**TASK STATEMENT:** The following entries should be restated word for word, pictures excluded.

Dataset items

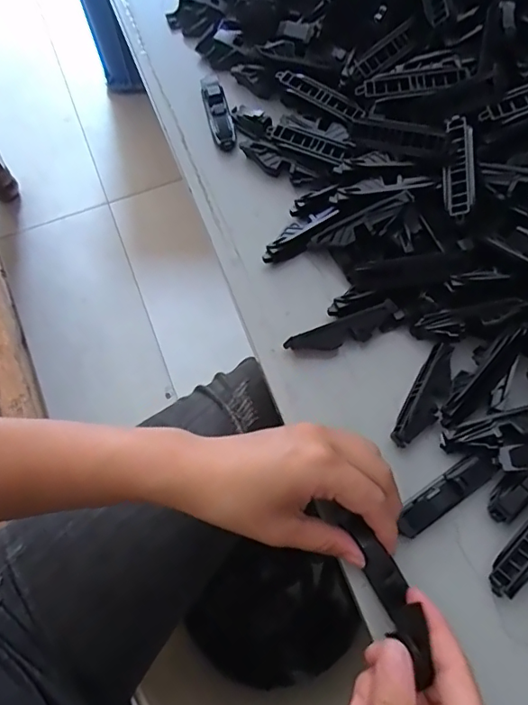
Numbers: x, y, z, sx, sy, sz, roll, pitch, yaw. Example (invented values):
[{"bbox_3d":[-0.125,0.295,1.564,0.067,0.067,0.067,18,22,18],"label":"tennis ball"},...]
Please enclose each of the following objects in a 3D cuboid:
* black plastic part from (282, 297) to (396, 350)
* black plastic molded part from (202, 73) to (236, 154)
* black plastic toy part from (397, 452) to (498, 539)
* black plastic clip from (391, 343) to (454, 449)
[{"bbox_3d":[0.056,-0.014,0.357,0.080,0.016,0.018,-20,71,-7],"label":"black plastic part"},{"bbox_3d":[-0.038,-0.200,0.421,0.018,0.015,0.069,-14,70,-5],"label":"black plastic molded part"},{"bbox_3d":[0.115,0.089,0.321,0.070,0.017,0.020,-33,73,-11],"label":"black plastic toy part"},{"bbox_3d":[0.109,0.029,0.340,0.023,0.014,0.074,29,72,11],"label":"black plastic clip"}]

**TASK SOLUTION:**
Numbers: x, y, z, sx, sy, sz, roll, pitch, yaw. Example (invented values):
[{"bbox_3d":[-0.125,0.295,1.564,0.067,0.067,0.067,18,22,18],"label":"tennis ball"},...]
Please enclose each of the following objects in a 3D cuboid:
* black plastic part from (282, 297) to (396, 350)
* black plastic molded part from (202, 73) to (236, 154)
* black plastic toy part from (397, 452) to (498, 539)
* black plastic clip from (391, 343) to (454, 449)
[{"bbox_3d":[0.056,-0.014,0.357,0.080,0.016,0.018,-20,71,-7],"label":"black plastic part"},{"bbox_3d":[-0.038,-0.200,0.421,0.018,0.015,0.069,-14,70,-5],"label":"black plastic molded part"},{"bbox_3d":[0.115,0.089,0.321,0.070,0.017,0.020,-33,73,-11],"label":"black plastic toy part"},{"bbox_3d":[0.109,0.029,0.340,0.023,0.014,0.074,29,72,11],"label":"black plastic clip"}]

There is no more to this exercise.